-- EXERCISE --
Return the lines beginning at the one that contains "delete-te-bp" and continuing to the end of the entries, including both ends, exactly as written and nothing else.

-- SUPPLIED MATERIAL --
_ _ _
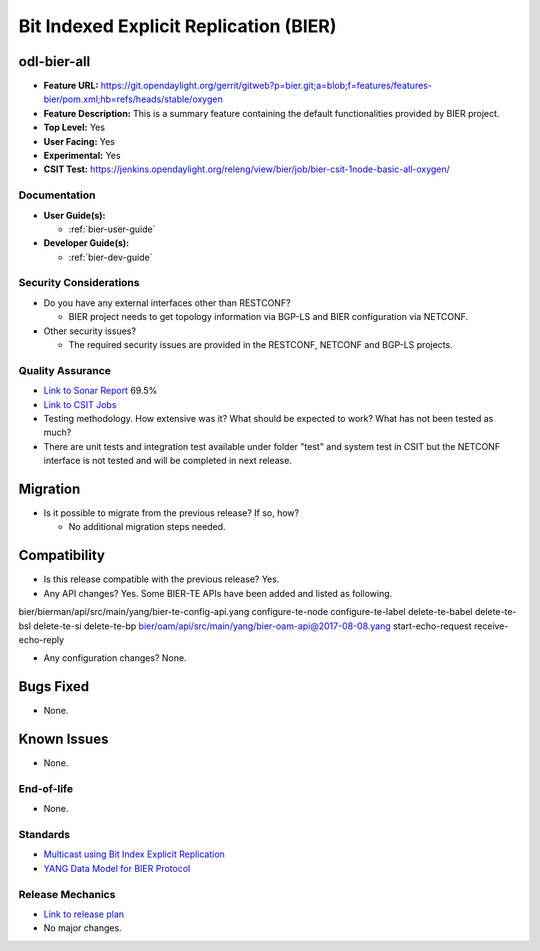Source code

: =======================================
Bit Indexed Explicit Replication (BIER)
=======================================

odl-bier-all
------------

* **Feature URL:** https://git.opendaylight.org/gerrit/gitweb?p=bier.git;a=blob;f=features/features-bier/pom.xml;hb=refs/heads/stable/oxygen
* **Feature Description:**  This is a summary feature containing the default functionalities provided by BIER project.
* **Top Level:** Yes
* **User Facing:** Yes
* **Experimental:** Yes
* **CSIT Test:** https://jenkins.opendaylight.org/releng/view/bier/job/bier-csit-1node-basic-all-oxygen/

Documentation
=============

* **User Guide(s):**

  *  :ref:`bier-user-guide`

* **Developer Guide(s):**

  *  :ref:`bier-dev-guide`

Security Considerations
=======================

* Do you have any external interfaces other than RESTCONF?

  * BIER project needs to get topology information via BGP-LS and BIER configuration via NETCONF.

* Other security issues?

  * The required security issues are provided in the RESTCONF, NETCONF and BGP-LS projects.

Quality Assurance
=================

* `Link to Sonar Report <https://sonar.opendaylight.org/dashboard?id=org.opendaylight.bier%3Abier>`_ 69.5%
* `Link to CSIT Jobs <https://jenkins.opendaylight.org/releng/view/bier/job/bier-csit-1node-basic-all-oxygen/>`_
* Testing methodology. How extensive was it? What should be expected to work?
  What has not been tested as much?
* There are unit tests and integration test available under folder "test" and system test in CSIT but the NETCONF
  interface is not tested and will be completed in next release.

Migration
---------

* Is it possible to migrate from the previous release? If so, how?

  * No additional migration steps needed.

Compatibility
-------------

* Is this release compatible with the previous release? Yes.
* Any API changes? Yes. Some BIER-TE APIs have been added and listed as following.
bier/bierman/api/src/main/yang/bier-te-config-api.yang
configure-te-node
configure-te-label
delete-te-babel
delete-te-bsl
delete-te-si
delete-te-bp
bier/oam/api/src/main/yang/bier-oam-api@2017-08-08.yang
start-echo-request
receive-echo-reply

* Any configuration changes? None.

Bugs Fixed
----------

* None.

Known Issues
------------

* None.

End-of-life
===========

* None.

Standards
=========

* `Multicast using Bit Index Explicit Replication <https://datatracker.ietf.org/doc/draft-ietf-bier-architecture>`_
* `YANG Data Model for BIER Protocol <https://datatracker.ietf.org/doc/draft-ietf-bier-bier-yang>`_

Release Mechanics
=================

* `Link to release plan <https://wiki.opendaylight.org/view/BIER:Oxygen:Release_Plan>`_
* No major changes.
_ _ _
-- RESPONSE FOR THIS EXERCISE --
delete-te-bp
bier/oam/api/src/main/yang/bier-oam-api@2017-08-08.yang
start-echo-request
receive-echo-reply

* Any configuration changes? None.

Bugs Fixed
----------

* None.

Known Issues
------------

* None.

End-of-life
===========

* None.

Standards
=========

* `Multicast using Bit Index Explicit Replication <https://datatracker.ietf.org/doc/draft-ietf-bier-architecture>`_
* `YANG Data Model for BIER Protocol <https://datatracker.ietf.org/doc/draft-ietf-bier-bier-yang>`_

Release Mechanics
=================

* `Link to release plan <https://wiki.opendaylight.org/view/BIER:Oxygen:Release_Plan>`_
* No major changes.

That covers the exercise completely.